Al amanecer del día 16, el escuadrón de Denísov, en el cual servía Nikolái Rostov y que se hallaba agregado al destacamento del príncipe Bagration, levantó el campo para dirigirse, según se decía, hacia la línea de combate. Iras avanzar cerca de un kilómetro, detrás de otras columnas, recibió la orden de detenerse en la carretera general. Rostov vio desfilar a los cosacos, al primero y segundo escuadrones de húsares, y varios batallones de infantería con artillería; pasaron a caballo los generales Bagration y Dolgorúkov, con sus ayudantes. Todo el miedo que, como en la otra ocasión, sintiera ante el combate, todo el esfuerzo interior para vencerlo y todos sus sueños de cómo se distinguiría en la acción fueron en vano. Su escuadrón quedó en reserva y la jornada pasó triste y aburrida. Hacia las nueve de la mañana oyó a lo lejos descargas de fusilería y “¡hurras!” de los soldados; vio algunos heridos, muy pocos, que eran evacuados, y finalmente, entre una centuria de cosacos, un destacamento completo de caballería francesa. La acción, evidentemente de poca importancia, pero coronada por el éxito, había concluido. Los soldados y oficiales, de regreso, hablaban de una victoria brillante, de la conquista de la ciudad de Wischau y de la captura de todo un escuadrón francés. Después de la leve helada nocturna la mañana era clara y soleada, y la alegre luz de otoño coincidía con la noticia de la victoria, confirmada no sólo por el relato de cuantos habían participado en el encuentro, sino también por la feliz expresión de los soldados y los oficiales, de los generales y ayudantes de campo que pasaban en una y otra dirección por delante de Rostov. El dolor de Nikolái era más intenso por haber experimentado en vano todo el miedo que precede a la batalla y ver transcurrir toda aquella alegre jornada en la inactividad.

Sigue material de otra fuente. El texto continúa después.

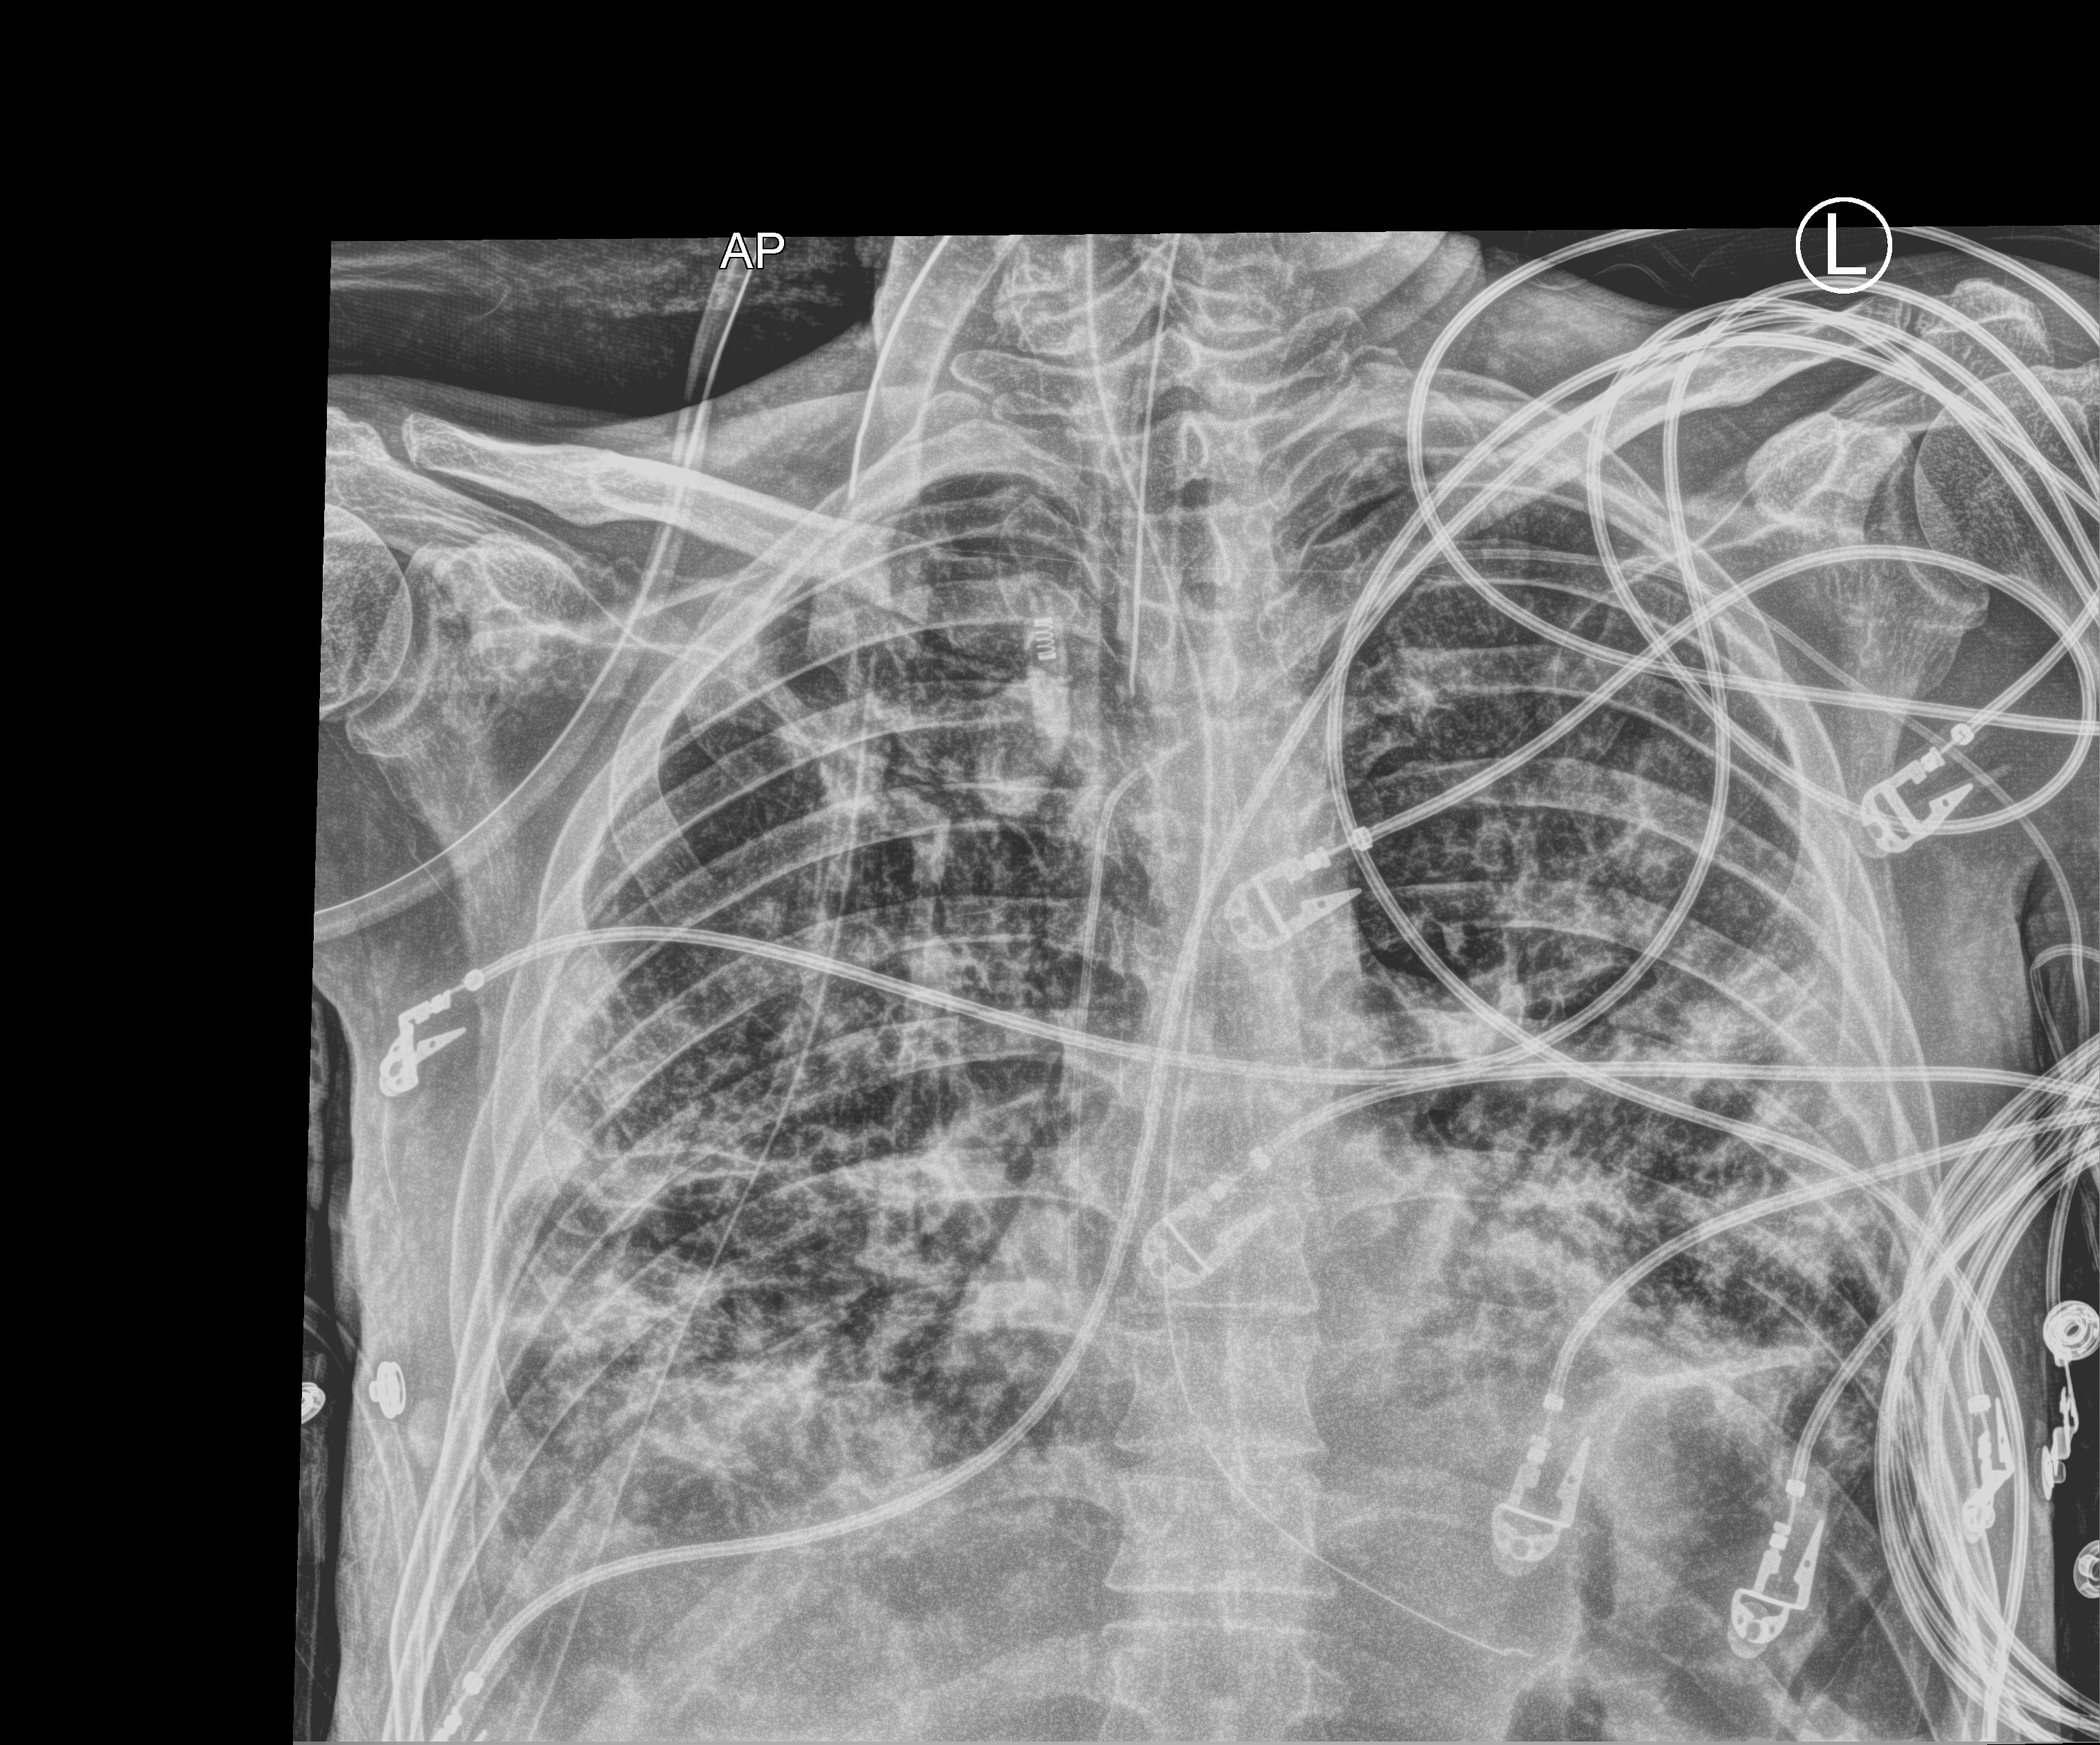
Chest X-ray (portable); anteroposterior (AP) projection. Male patient hospitalised with COVID-19, age 18–59 years.
Admission-level facts for this patient (not findings on this image; timing relative to this image not recorded): admitted to intensive care during this hospital stay: yes; other chronic lung disease (admission record): no; mechanically ventilated during this hospital stay: yes.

—Ven aquí, Rostov. Beberemos para ahogar las penas— le gritó Denísov, que se había sentado al borde del camino con la cantimplora y unos bocadillos.

Los oficiales hicieron corro en derredor de Denísov, comiendo y charlando animadamente.

—Mirad, ahí traen a otro— dijo un oficial, señalando a un dragón francés, al que conducían a pie dos cosacos.

Uno de ellos llevaba de la brida a un espléndido caballo francés, que era del prisionero.

—¡Véndeme el caballo!— gritó Denísov al cosaco.

—Con mucho gusto, Excelencia.

Los oficiales se levantaron y rodearon al cosaco y al dragón, un joven alsaciano que hablaba el francés con acento alemán. Parecía sofocado por la emoción; su rostro estaba enrojecido y al oír hablar en francés explicó rápidamente a los oficiales, ya a uno, ya a otro, que no lo habrían cogido, que no era suya la culpa de que lo aprisionaran, sino del caporalque lo había enviado en busca de unos arreos, aunque él mismo le había dicho que los rusos estaban allí. A cada palabra añadía: “Mais qu’on ne fasse pas de mal à mon petit cheval”, 226al tiempo que lo acariciaba. Era evidente que no comprendía su situación. Unas veces se excusaba de haber sido hecho prisionero; otras, imaginando hallarse delante de sus superiores, alardeaba de su diligencia en el cumplimiento del deber. Llevaba consigo, a la retaguardia rusa, la atmósfera propia del ejército francés, tan extraña para las tropas rusas.

Los cosacos vendieron el caballo por dos luises, y Rostov, que con dinero fresco era el más rico de los oficiales, lo adquirió.

—Mais qu’on ne fasse pas de mal à mon petit cheval!— dijo bonachonamente el alsaciano a Rostov, cuando el animal pasó a manos del húsar.

Rostov, con una sonrisa, tranquilizó al dragón y le entregó algún dinero.